- TEXTO DE LECTURA -
--------------------------------------------------
El otro problema tiene que ver con el
debilitamiento de la acción política. Desde La Boetie hasta Dewey, Arendt
y Bellah – pasando por Tocqueville – se ha observado que la deserción de los
ciudadanos en materia de movilización y vigilancia genera formas de tutelaje o
de autoritarismo, a través de la acción de la autodenominada “clase dirigente”,
de los tecnócratas o incluso a través de la sujeción por parte de un tirano. La
idea es que en la sociedad moderna los individuos tienden a aislarse, a
dedicarse exclusivamente a las actividades propias de la esfera privada – el
trabajo, el consumo, los pequeños círculos de la familia y los amigos -,
concibiendo esta esfera como el lugar privilegiado de realización y libertad.
La consecuencia de esta actitud y su concreción es que las personas abandonan
el espacio público como foro de deliberación. De hecho, desatienden la acción
política, en materia de decisiones comunes y fiscalización. Esta elección no
deja las cosas tal como estaban en cuanto al ejercicio de la libertad. En
efecto, los individuos dejan el ruedo político y sus exigencias a favor de sus
metas privadas en el mercado y sus propósitos en la esfera de la vida personal.
--------------------------------------------------
- CONJUNTO DE REGISTROS -
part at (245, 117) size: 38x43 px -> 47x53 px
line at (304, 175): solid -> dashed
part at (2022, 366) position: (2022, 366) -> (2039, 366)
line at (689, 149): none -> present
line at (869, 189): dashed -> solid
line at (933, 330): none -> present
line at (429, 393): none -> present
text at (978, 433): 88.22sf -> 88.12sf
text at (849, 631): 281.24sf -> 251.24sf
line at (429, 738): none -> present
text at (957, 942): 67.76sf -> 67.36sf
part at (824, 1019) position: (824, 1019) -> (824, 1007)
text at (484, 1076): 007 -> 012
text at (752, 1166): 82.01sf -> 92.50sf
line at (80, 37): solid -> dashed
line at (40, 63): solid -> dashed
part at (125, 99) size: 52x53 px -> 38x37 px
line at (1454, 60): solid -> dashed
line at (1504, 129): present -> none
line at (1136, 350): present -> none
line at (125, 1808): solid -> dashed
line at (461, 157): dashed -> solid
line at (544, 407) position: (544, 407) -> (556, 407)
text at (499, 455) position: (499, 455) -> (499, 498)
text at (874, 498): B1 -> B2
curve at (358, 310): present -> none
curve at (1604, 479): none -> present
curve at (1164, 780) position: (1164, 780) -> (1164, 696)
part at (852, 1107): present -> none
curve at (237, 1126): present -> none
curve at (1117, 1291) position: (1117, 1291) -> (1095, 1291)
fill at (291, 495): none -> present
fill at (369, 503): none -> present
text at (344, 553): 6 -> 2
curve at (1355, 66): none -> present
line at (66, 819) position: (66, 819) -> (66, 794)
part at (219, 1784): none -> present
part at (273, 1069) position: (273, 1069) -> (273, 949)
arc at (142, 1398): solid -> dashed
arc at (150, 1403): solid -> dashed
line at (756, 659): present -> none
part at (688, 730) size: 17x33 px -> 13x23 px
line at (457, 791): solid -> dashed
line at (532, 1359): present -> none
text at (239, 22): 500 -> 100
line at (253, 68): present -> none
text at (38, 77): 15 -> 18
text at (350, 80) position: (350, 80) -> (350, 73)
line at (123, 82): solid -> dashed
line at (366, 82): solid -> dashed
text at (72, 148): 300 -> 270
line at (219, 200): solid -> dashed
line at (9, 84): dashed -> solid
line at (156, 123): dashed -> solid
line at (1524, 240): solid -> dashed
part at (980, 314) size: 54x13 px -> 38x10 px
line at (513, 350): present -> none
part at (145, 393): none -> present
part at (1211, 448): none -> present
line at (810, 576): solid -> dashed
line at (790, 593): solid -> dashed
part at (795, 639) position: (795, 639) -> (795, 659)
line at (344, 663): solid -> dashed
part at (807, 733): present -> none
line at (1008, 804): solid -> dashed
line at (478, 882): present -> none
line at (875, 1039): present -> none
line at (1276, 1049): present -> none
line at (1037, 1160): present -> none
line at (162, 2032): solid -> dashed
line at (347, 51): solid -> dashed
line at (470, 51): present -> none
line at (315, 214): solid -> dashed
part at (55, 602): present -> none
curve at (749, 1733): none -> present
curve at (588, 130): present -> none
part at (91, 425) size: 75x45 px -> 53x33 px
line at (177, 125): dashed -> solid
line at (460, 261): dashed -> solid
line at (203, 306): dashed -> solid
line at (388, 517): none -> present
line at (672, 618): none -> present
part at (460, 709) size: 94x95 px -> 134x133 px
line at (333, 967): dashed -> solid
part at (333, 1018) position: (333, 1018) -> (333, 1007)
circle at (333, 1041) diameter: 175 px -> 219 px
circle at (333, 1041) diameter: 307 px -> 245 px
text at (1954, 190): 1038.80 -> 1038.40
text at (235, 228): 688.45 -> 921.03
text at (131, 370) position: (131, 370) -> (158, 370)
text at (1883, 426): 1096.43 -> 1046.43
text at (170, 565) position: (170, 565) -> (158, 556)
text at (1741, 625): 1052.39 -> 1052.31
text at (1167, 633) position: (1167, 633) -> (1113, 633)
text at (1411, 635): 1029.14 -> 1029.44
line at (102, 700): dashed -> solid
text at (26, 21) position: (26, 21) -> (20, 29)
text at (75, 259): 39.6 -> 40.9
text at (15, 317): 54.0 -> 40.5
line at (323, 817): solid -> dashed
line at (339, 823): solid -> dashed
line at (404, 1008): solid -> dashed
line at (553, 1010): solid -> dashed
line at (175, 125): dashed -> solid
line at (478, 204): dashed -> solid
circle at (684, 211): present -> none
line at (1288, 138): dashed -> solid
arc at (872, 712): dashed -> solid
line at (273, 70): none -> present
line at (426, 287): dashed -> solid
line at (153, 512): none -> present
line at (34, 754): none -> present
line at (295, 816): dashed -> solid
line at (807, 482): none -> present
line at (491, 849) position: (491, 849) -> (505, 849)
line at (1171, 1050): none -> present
--------------------------------------------------
- EJERCICIOS -
a) ¿Cómo quedaría en forma de lista breve el párrafo del texto de lectura que empieza «El otro problema tiene que ver», sin perder sus datos principales?
b) ¿Cómo se traduce al inglés esta oración del texto de lectura: «La consecuencia de esta actitud y su concreción es que las personas abandonan el espacio público como foro de deliberación.»?
Los registros no hacen falta para resolver estas actividades.

- RESPUESTAS ESCRITAS -
a)
- El otro problema es el debilitamiento de la acción política.
- Desde La Boetie hasta Dewey, Arendt y Bellah, pasando por Tocqueville, se ha observado que la deserción de los ciudadanos en movilización y vigilancia genera tutelaje o autoritarismo. Esto ocurre por medio de la autodenominada "clase dirigente", de los tecnócratas o de un tirano.
- En la sociedad moderna los individuos tienden a aislarse en la esfera privada: el trabajo, el consumo, la familia y los amigos. La conciben como el lugar privilegiado de realización y libertad.
- Por eso abandonan el espacio público como foro de deliberación y desatienden la acción política en decisiones comunes y fiscalización.
- Esta elección no deja igual el ejercicio de la libertad, pues los individuos dejan el ruedo político a favor de sus metas privadas en el mercado y de sus propósitos en la vida personal.

b) The consequence of this attitude and its realization is that people abandon the public space as a forum for deliberation.